Reproduce the records without their pictures, keeping every word as it is.

___ Material supplied ___

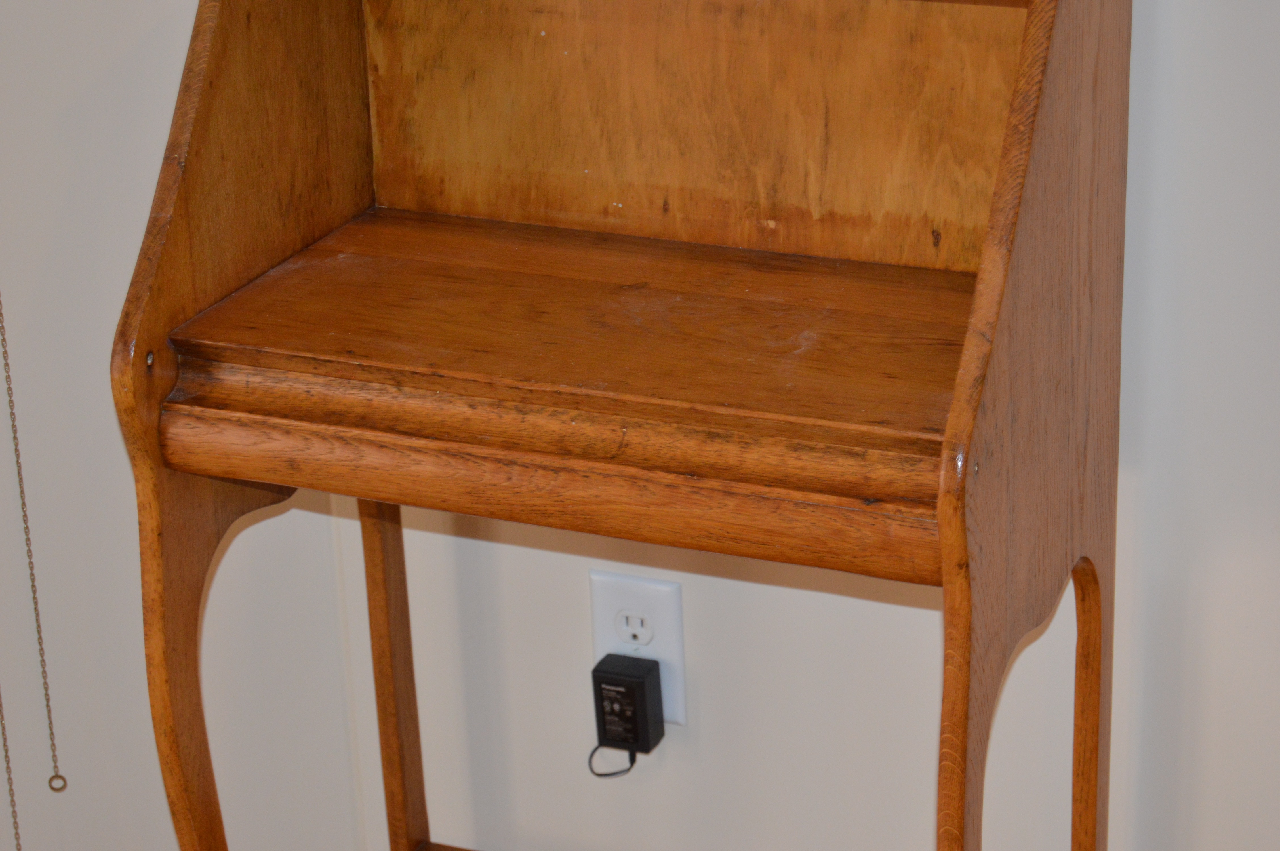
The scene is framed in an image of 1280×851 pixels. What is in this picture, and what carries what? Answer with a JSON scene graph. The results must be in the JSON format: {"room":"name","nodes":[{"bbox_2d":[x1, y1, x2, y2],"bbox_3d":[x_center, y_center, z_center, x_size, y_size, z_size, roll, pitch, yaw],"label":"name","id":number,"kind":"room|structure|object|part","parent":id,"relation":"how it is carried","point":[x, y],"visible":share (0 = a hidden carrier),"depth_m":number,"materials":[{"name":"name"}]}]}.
{"room":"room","nodes":[
{"label":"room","id":0,"kind":"room"},
{"bbox_2d":[0,0,1279,850],"bbox_3d":[0.237,-0.522,1.791,4.020,2.446,0.163,8,25,23],"label":"wall","id":1,"kind":"structure","parent":0,"point":[1163,48],"depth_m":2.11,"materials":[{"name":"white paint"}]},
{"bbox_2d":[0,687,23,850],"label":"pull chain","id":2,"kind":"object","parent":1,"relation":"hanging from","point":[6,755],"visible":1,"depth_m":2.35,"materials":[{"name":"gold metal"}]},
{"bbox_2d":[0,291,68,799],"bbox_3d":[-0.496,-0.294,2.108,0.020,1.319,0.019,8,25,23],"label":"pull chain","id":3,"kind":"object","parent":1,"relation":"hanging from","point":[63,780],"visible":0.98,"depth_m":2.28,"materials":[{"name":"gold metal"}]},
{"bbox_2d":[588,567,687,730],"bbox_3d":[-0.002,0.157,2.079,0.070,0.119,0.008,8,25,23],"label":"wall socket","id":4,"kind":"object","parent":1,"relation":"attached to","point":[642,599],"visible":0.6,"depth_m":2.07,"materials":[{"name":"white plastic"}]},
{"bbox_2d":[591,652,666,762],"bbox_3d":[-0.010,0.204,2.095,0.045,0.070,0.034,8,25,23],"label":"power adapter","id":5,"kind":"object","parent":4,"relation":"attached to","point":[642,678],"visible":0.98,"depth_m":2.08,"materials":[{"name":"black plastic"}]},
{"bbox_2d":[587,743,639,778],"bbox_3d":[-0.020,0.239,2.103,0.038,0.030,0.017,8,25,23],"label":"power cord","id":6,"kind":"object","parent":5,"relation":"attached to","point":[599,775],"visible":0.6,"depth_m":2.10,"materials":[{"name":"black plastic"}]},
{"label":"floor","id":7,"kind":"structure","parent":0,"visible":0},
{"bbox_2d":[109,0,1144,850],"bbox_3d":[0.004,0.119,1.854,0.556,1.100,0.368,8,25,23],"label":"wooden desk","id":8,"kind":"object","parent":7,"relation":"on","point":[201,470],"visible":0.98,"depth_m":1.76,"materials":[{"name":"brown wood"}]},
{"bbox_3d":[-0.261,0.237,1.855,0.072,0.427,0.132,8,25,23],"label":"leg","id":9,"kind":"part","parent":8,"relation":"part of","materials":[{"name":"brown wood"}]},
{"bbox_3d":[-0.184,0.196,2.154,0.031,0.436,0.036,8,25,23],"label":"leg","id":10,"kind":"part","parent":8,"relation":"part of","materials":[{"name":"brown wood"}]},
{"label":"leg","id":11,"kind":"part","parent":8,"relation":"part of","materials":[{"name":"brown wood"}]},
{"bbox_3d":[0.225,0.106,1.662,0.044,0.907,0.385,8,25,23],"label":"end panel","id":12,"kind":"part","parent":8,"relation":"part of","materials":[{"name":"brown wood"}]},
{"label":"leg","id":13,"kind":"part","parent":8,"relation":"part of","materials":[{"name":"brown wood"}]}
]}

___

Expected output:
The scene is framed in an image of 1280×851 pixels. What is in this picture, and what carries what? Answer with a JSON scene graph. The results must be in the JSON format: {"room":"name","nodes":[{"bbox_2d":[x1, y1, x2, y2],"bbox_3d":[x_center, y_center, z_center, x_size, y_size, z_size, roll, pitch, yaw],"label":"name","id":number,"kind":"room|structure|object|part","parent":id,"relation":"how it is carried","point":[x, y],"visible":share (0 = a hidden carrier),"depth_m":number,"materials":[{"name":"name"}]}]}.
{"room":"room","nodes":[
{"label":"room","id":0,"kind":"room"},
{"bbox_2d":[0,0,1279,850],"bbox_3d":[0.237,-0.522,1.791,4.020,2.446,0.163,8,25,23],"label":"wall","id":1,"kind":"structure","parent":0,"point":[1163,48],"depth_m":2.11,"materials":[{"name":"white paint"}]},
{"bbox_2d":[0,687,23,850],"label":"pull chain","id":2,"kind":"object","parent":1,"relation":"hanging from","point":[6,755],"visible":1,"depth_m":2.35,"materials":[{"name":"gold metal"}]},
{"bbox_2d":[0,291,68,799],"bbox_3d":[-0.496,-0.294,2.108,0.020,1.319,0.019,8,25,23],"label":"pull chain","id":3,"kind":"object","parent":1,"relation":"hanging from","point":[63,780],"visible":0.98,"depth_m":2.28,"materials":[{"name":"gold metal"}]},
{"bbox_2d":[588,567,687,730],"bbox_3d":[-0.002,0.157,2.079,0.070,0.119,0.008,8,25,23],"label":"wall socket","id":4,"kind":"object","parent":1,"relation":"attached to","point":[642,599],"visible":0.6,"depth_m":2.07,"materials":[{"name":"white plastic"}]},
{"bbox_2d":[591,652,666,762],"bbox_3d":[-0.010,0.204,2.095,0.045,0.070,0.034,8,25,23],"label":"power adapter","id":5,"kind":"object","parent":4,"relation":"attached to","point":[642,678],"visible":0.98,"depth_m":2.08,"materials":[{"name":"black plastic"}]},
{"bbox_2d":[587,743,639,778],"bbox_3d":[-0.020,0.239,2.103,0.038,0.030,0.017,8,25,23],"label":"power cord","id":6,"kind":"object","parent":5,"relation":"attached to","point":[599,775],"visible":0.6,"depth_m":2.10,"materials":[{"name":"black plastic"}]},
{"label":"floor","id":7,"kind":"structure","parent":0,"visible":0},
{"bbox_2d":[109,0,1144,850],"bbox_3d":[0.004,0.119,1.854,0.556,1.100,0.368,8,25,23],"label":"wooden desk","id":8,"kind":"object","parent":7,"relation":"on","point":[201,470],"visible":0.98,"depth_m":1.76,"materials":[{"name":"brown wood"}]},
{"bbox_3d":[-0.261,0.237,1.855,0.072,0.427,0.132,8,25,23],"label":"leg","id":9,"kind":"part","parent":8,"relation":"part of","materials":[{"name":"brown wood"}]},
{"bbox_3d":[-0.184,0.196,2.154,0.031,0.436,0.036,8,25,23],"label":"leg","id":10,"kind":"part","parent":8,"relation":"part of","materials":[{"name":"brown wood"}]},
{"label":"leg","id":11,"kind":"part","parent":8,"relation":"part of","materials":[{"name":"brown wood"}]},
{"bbox_3d":[0.225,0.106,1.662,0.044,0.907,0.385,8,25,23],"label":"end panel","id":12,"kind":"part","parent":8,"relation":"part of","materials":[{"name":"brown wood"}]},
{"label":"leg","id":13,"kind":"part","parent":8,"relation":"part of","materials":[{"name":"brown wood"}]}
]}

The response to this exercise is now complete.